Hi! First post in the forums, excited to start getting deep into this great library!
I have a rookie, theoretical question. I have been reading the DistilBERT paper (fantastic!) and was wondering if it makes sense to pretrain a DistilBERT model from scratch.
In the paper, the authors specify that “The student is trained with a distillation loss over the soft target probabilities of the teacher.”. My question is, when pretraining DistilBERT on a new corpus (say, another language) what are the ‘probabilities of the teacher’? AFAIK, the teacher does not have any interesting probabilites to show since it has never seen the corpus either.

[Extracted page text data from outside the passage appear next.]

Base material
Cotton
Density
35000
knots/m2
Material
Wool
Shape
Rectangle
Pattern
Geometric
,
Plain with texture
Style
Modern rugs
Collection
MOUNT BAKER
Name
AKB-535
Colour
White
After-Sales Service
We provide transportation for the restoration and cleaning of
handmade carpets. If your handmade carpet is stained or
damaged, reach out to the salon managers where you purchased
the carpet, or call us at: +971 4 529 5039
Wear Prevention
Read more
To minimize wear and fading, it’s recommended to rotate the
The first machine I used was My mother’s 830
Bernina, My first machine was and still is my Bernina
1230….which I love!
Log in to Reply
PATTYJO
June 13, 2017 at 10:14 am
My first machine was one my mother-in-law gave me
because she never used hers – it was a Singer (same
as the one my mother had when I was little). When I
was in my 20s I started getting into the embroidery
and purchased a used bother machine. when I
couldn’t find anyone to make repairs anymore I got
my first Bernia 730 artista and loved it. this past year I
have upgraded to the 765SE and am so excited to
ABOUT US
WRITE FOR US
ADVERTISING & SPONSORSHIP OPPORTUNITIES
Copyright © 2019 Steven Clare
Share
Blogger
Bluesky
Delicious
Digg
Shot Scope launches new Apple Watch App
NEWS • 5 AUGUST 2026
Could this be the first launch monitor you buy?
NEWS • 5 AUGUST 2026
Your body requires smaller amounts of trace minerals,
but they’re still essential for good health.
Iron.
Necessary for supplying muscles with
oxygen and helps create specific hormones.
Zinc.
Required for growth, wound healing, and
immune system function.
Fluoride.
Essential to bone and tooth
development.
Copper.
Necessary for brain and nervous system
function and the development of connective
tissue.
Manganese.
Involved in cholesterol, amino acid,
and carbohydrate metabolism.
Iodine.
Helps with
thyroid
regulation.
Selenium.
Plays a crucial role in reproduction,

So my question is, how does the transfomers library distill knowledge into the model when I train DistilBertForMaskedLM from scratch in a brand new corpus? Sorry in advance if there is something really obvious I’m missing, I’m quite new to using transformers.
Just to be extra explicit, I would load my model like this:
config = DistilBertConfig(vocab_size=VOCAB_SIZE)
model = DistilBertForMaskedLM(config)
and train it like this:
trainer = Trainer(
model=model,
args=training_args,
train_dataset=tokenized_datasets["train"],
eval_dataset=tokenized_datasets["valid"],
tokenizer=tokenizer,
data_collator=data_collator,
)
trainer.train()